Teaching Deep Convolutional Neural Networks to Play Go by Christopher Clark, Amos Storkey.
Abstract:
Mastering the game of Go has remained a long standing challenge to the field of AI. Modern computer Go systems rely on processing millions of possible future positions to play well, but intuitively a stronger and more ‘humanlike’ way to play the game would be to rely on pattern recognition abilities rather then brute force computation. Following this sentiment, we train deep convolutional neural networks to play Go by training them to predict the moves made by expert Go players. To solve this problem we introduce a number of novel techniques, including a method of tying weights in the network to ‘hard code’ symmetries that are expect to exist in the target function, and demonstrate in an ablation study they considerably improve performance. Our final networks are able to achieve move prediction accuracies of 41.1% and 44.4% on two different Go datasets, surpassing previous state of the art on this task by significant margins. Additionally, while previous move prediction programs have not yielded strong Go playing programs, we show that the networks trained in this work acquired high levels of skill. Our convolutional neural networks can consistently defeat the well known Go program GNU Go, indicating it is state of the art among programs that do not use Monte Carlo Tree Search. It is also able to win some games against state of the art Go playing program Fuego while using a fraction of the play time. This success at playing Go indicates high level principles of the game were learned.
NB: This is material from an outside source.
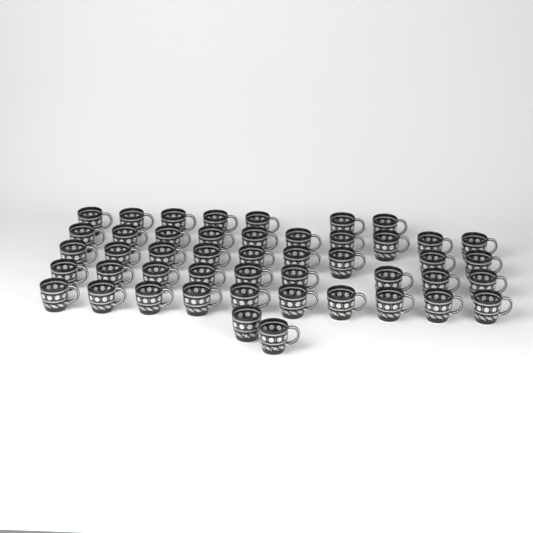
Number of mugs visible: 47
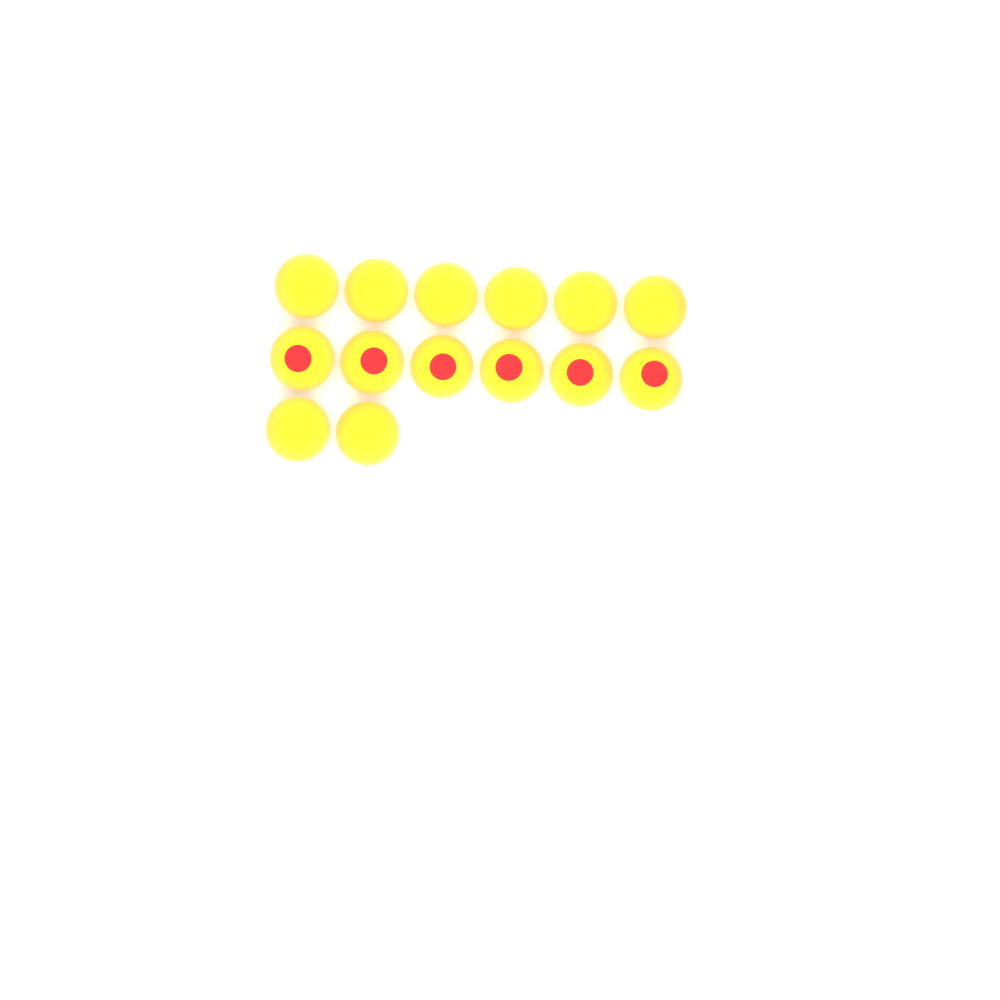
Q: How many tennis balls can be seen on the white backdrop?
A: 14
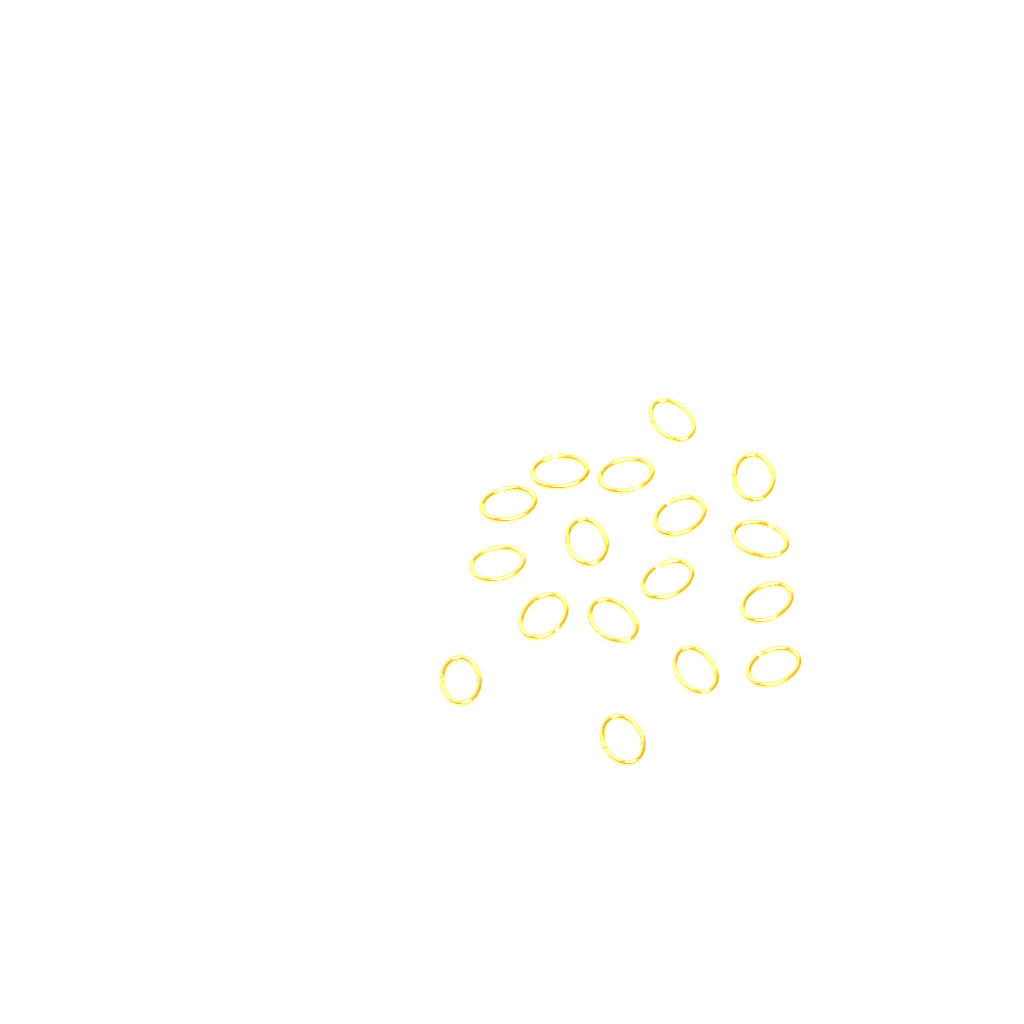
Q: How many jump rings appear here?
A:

The last line of the abstract caught my eye:
This success at playing Go indicates high level principles of the game were learned.
That statement is expanded in 4.3 Playing Go:
The results are very promising. Even though the networks are playing using a ‘zero step look ahead’ policy, and using a fraction of the computation time as their opponents, they are still able to play better then GNU Go and take some games away from Fuego. Under these settings GNU Go might play at around a 6-8 kyu ranking and Fuego at 2-3 kyu, which implies the networks are achieving a ranking of approximately 4-5 kyu. For a human player reaching this ranking would normally require years of study. This indicates that sophisticated knowledge of the game was acquired. This also indicates great potential for a Go program that integrates the information produced by such a network.
An interesting limitation that the network can’t communicate what it has learned. It can only produce an answer for a given situation. In gaming situations that opaqueness isn’t immediately objectionable.
But what if the situation was fire/don’t fire in a combat situation? Would the limitation that the network can only say yes or no, with no way to explain its answer, be acceptable?
Is that any worse than humans inventing explanations for decisions that weren’t the result of any rational thinking process?
Some additional Go resources you may find useful: American Go Association, Go Game Guru (with a printable Go board and stones), GoBase.org (has a Japanese dictionary). Those site will lead you to many other Go sites.